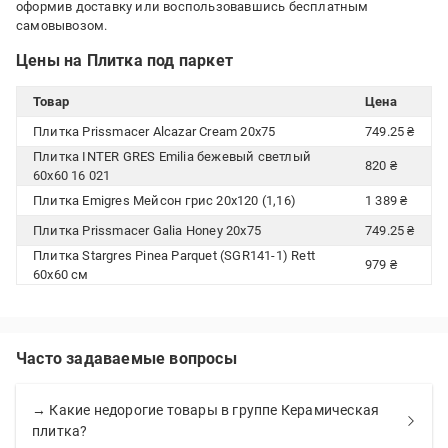
оформив доставку или воспользовавшись бесплатным
самовывозом.
Цены на Плитка под паркет
Товар
Цена
Плитка Prissmacer Alcazar Cream 20x75
749.25 ₴
Плитка INTER GRES Emilia бежевый светлый
820 ₴
60х60 16 021
Плитка Emigres Мейсон грис 20х120 (1,16)
1 389 ₴
Плитка Prissmacer Galia Honey 20x75
749.25 ₴
Плитка Stargres Pinea Parquet (SGR141-1) Rett
979 ₴
60x60 см
Часто задаваемые вопросы
→ Какие недорогие товары в группе Керамическая
плитка?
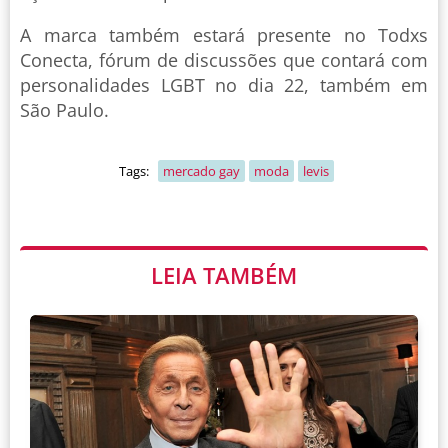
A marca também estará presente no Todxs
Conecta, fórum de discussões que contará com
personalidades LGBT no dia 22, também em
São Paulo.
Tags:
mercado gay
moda
levis
LEIA TAMBÉM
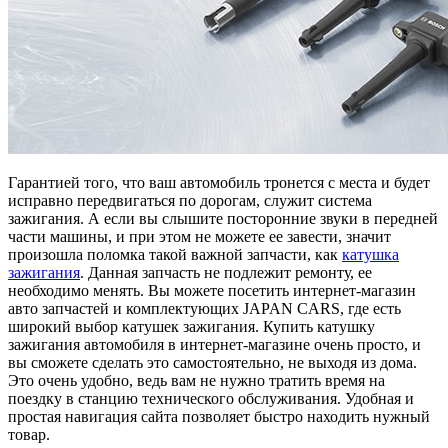
Гарантией того, что ваш автомобиль тронется с места и будет
исправно передвигаться по дорогам, служит система
зажигания. А если вы слышите посторонние звуки в передней
части машины, и при этом не можете ее завести, значит
произошла поломка такой важной запчасти, как
катушка
зажигания
. Данная запчасть не подлежит ремонту, ее
необходимо менять. Вы можете посетить интернет-магазин
авто запчастей и комплектующих JAPAN CARS, где есть
широкий выбор катушек зажигания. Купить катушку
зажигания автомобиля в интернет-магазине очень просто, и
вы сможете сделать это самостоятельно, не выходя из дома.
Это очень удобно, ведь вам не нужно тратить время на
поездку в станцию технического обслуживания. Удобная и
простая навигация сайта позволяет быстро находить нужный
товар.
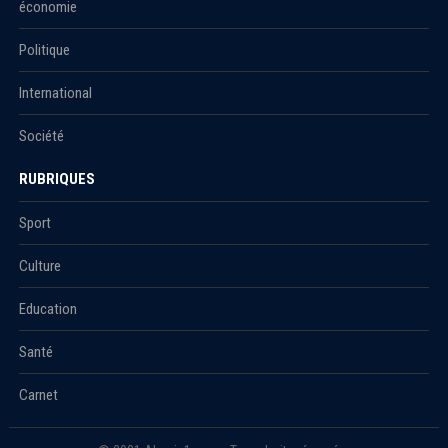
économie
Politique
International
Société
RUBRIQUES
Sport
Culture
Education
Santé
Carnet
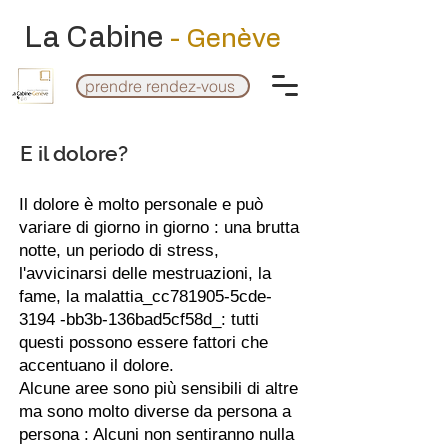
La Cabine
- Genève
prendre rendez-vous
E il dolore?
Il dolore è molto personale e può
variare di giorno in giorno : una brutta
notte, un periodo di stress,
l'avvicinarsi delle mestruazioni, la
fame, la malattia_cc781905-5cde-
3194 -bb3b-136bad5cf58d_: tutti
questi possono essere fattori che
accentuano il dolore.
Alcune aree sono più sensibili di altre
ma sono molto diverse da persona a
persona : Alcuni non sentiranno nulla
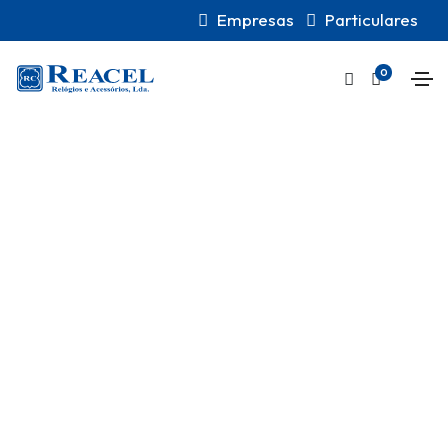
Empresas
Particulares
0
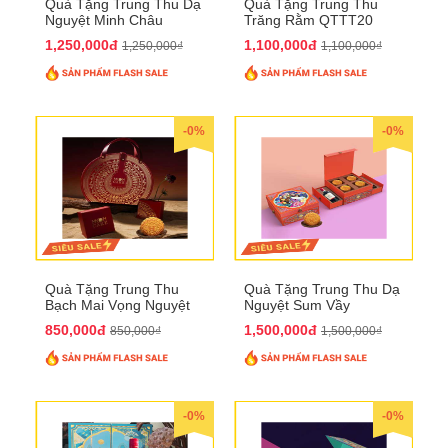
Quà Tặng Trung Thu Dạ
Quà Tặng Trung Thu
Nguyệt Minh Châu
Trăng Rằm QTTT20
QTTT21
1,250,000đ
1,100,000đ
1,250,000₫
1,100,000₫
-0%
-0%
Quà Tặng Trung Thu
Quà Tặng Trung Thu Dạ
Bạch Mai Vọng Nguyệt
Nguyệt Sum Vầy
QTTT19
QTTT16
850,000đ
1,500,000đ
850,000₫
1,500,000₫
-0%
-0%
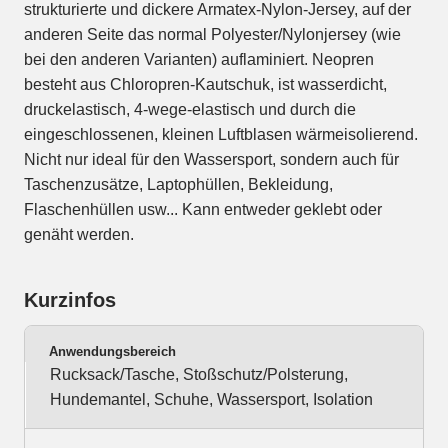
strukturierte und dickere Armatex-Nylon-Jersey, auf der
anderen Seite das normal Polyester/Nylonjersey (wie
bei den anderen Varianten) auflaminiert. Neopren
besteht aus Chloropren-Kautschuk, ist wasserdicht,
druckelastisch, 4-wege-elastisch und durch die
eingeschlossenen, kleinen Luftblasen wärmeisolierend.
Nicht nur ideal für den Wassersport, sondern auch für
Taschenzusätze, Laptophüllen, Bekleidung,
Flaschenhüllen usw... Kann entweder geklebt oder
genäht werden.
Kurzinfos
Anwendungsbereich
Rucksack/Tasche, Stoßschutz/Polsterung,
Hundemantel, Schuhe, Wassersport, Isolation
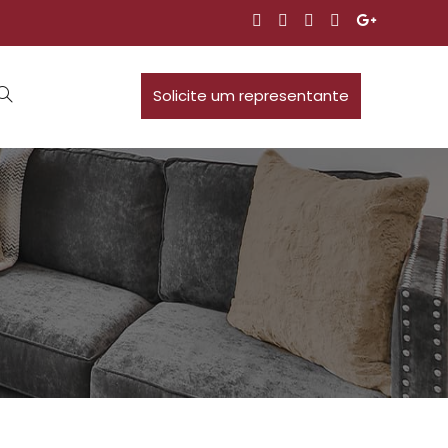
Solicite um representante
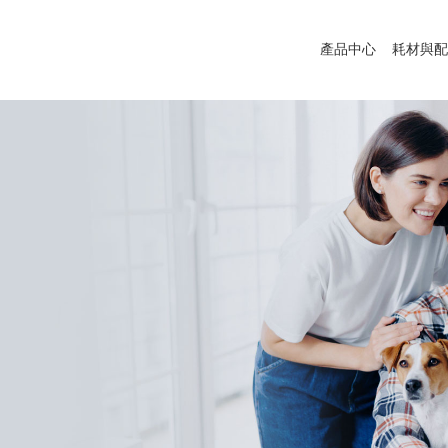
產品中心
耗材與配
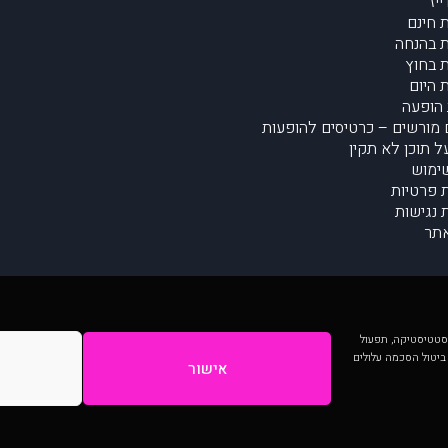
יז
 חינם
 בהנחה
 בחוץ
 היום
הופעה
מורשים – כרטיסים להופעות
על תוכן לא תקין
ימוש
ת פרטיות
נגישות
תר
 יותר וכן לסטטיסטיקה, תפעול
 ביטול הסכמה עלולים
אישור
המתפרסמים באתר ע"י הקהילה as is ללא בדיקה. נתוני ההופעות אינם באחריות muzi.
Developed by Digiproduct - Digital Solutions Ltd.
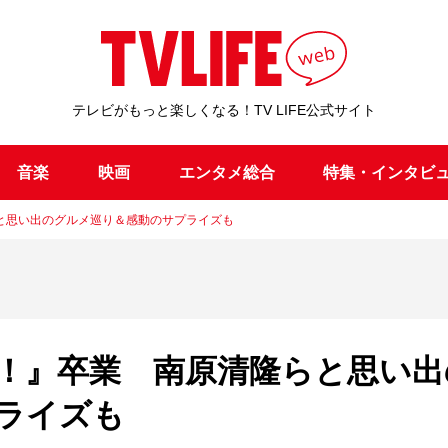
テレビがもっと楽しくなる！TV LIFE公式サイト
音楽
映画
エンタメ総合
特集・インタビ
と思い出のグルメ巡り＆感動のサプライズも
！』卒業 南原清隆らと思い出
ライズも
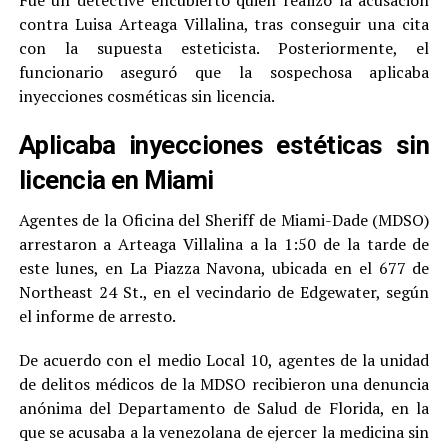
contra Luisa Arteaga Villalina, tras conseguir una cita
con la supuesta esteticista. Posteriormente, el
funcionario aseguró que la sospechosa aplicaba
inyecciones cosméticas sin licencia.
Aplicaba inyecciones estéticas sin
licencia en Miami
Agentes de la Oficina del Sheriff de Miami-Dade (MDSO)
arrestaron a Arteaga Villalina a la 1:50 de la tarde de
este lunes, en La Piazza Navona, ubicada en el 677 de
Northeast 24 St., en el vecindario de Edgewater, según
el informe de arresto.
De acuerdo con el medio Local 10, agentes de la unidad
de delitos médicos de la MDSO recibieron una denuncia
anónima del Departamento de Salud de Florida, en la
que se acusaba a la venezolana de ejercer la medicina sin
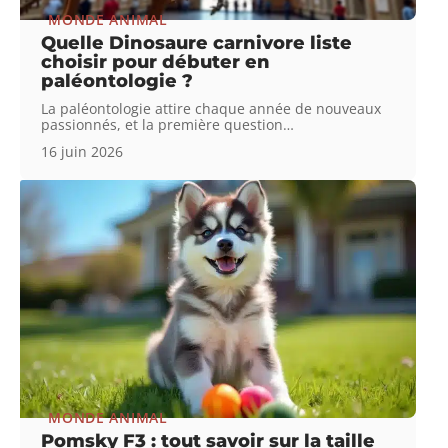
MONDE ANIMAL
Quelle Dinosaure carnivore liste
choisir pour débuter en
paléontologie ?
La paléontologie attire chaque année de nouveaux
passionnés, et la première question
…
16 juin 2026
MONDE ANIMAL
Pomsky F3 : tout savoir sur la taille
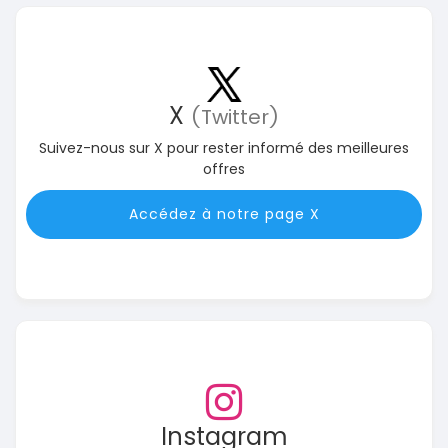
X
(Twitter)
Suivez-nous sur X pour rester informé des meilleures
offres
Accédez à notre page X
Instagram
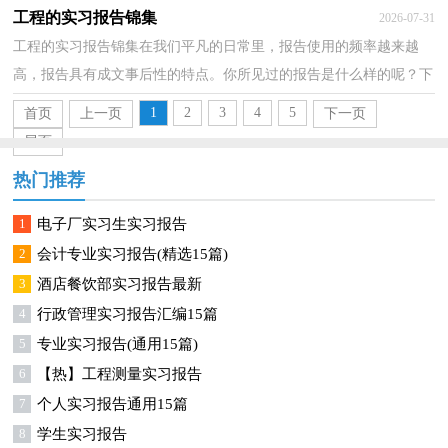
编帮大家整理的市场营销实习报告，欢迎大家借鉴与参...
工程的实习报告锦集
2026-07-31
工程的实习报告锦集在我们平凡的日常里，报告使用的频率越来越
高，报告具有成文事后性的特点。你所见过的报告是什么样的呢？下
面是小编帮大家整理的工程的实习报告锦集，欢迎大家借...
1
2
3
4
5
首页
上一页
下一页
尾页
热门推荐
1
电子厂实习生实习报告
2
会计专业实习报告(精选15篇)
3
酒店餐饮部实习报告最新
4
行政管理实习报告汇编15篇
5
专业实习报告(通用15篇)
6
【热】工程测量实习报告
7
个人实习报告通用15篇
8
学生实习报告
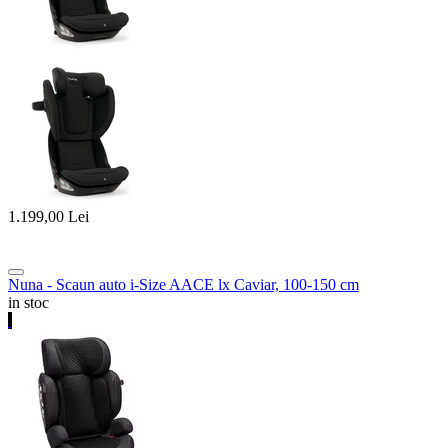
1.199,00
Lei
Nuna - Scaun auto i-Size AACE lx Caviar, 100-150 cm
in stoc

++++++

Work item ▸ Your task is to copy each line from the material above that includes the word "inyecciones".

Written reply ▸
inyecciones cosméticas sin licencia.
Aplicaba inyecciones estéticas sin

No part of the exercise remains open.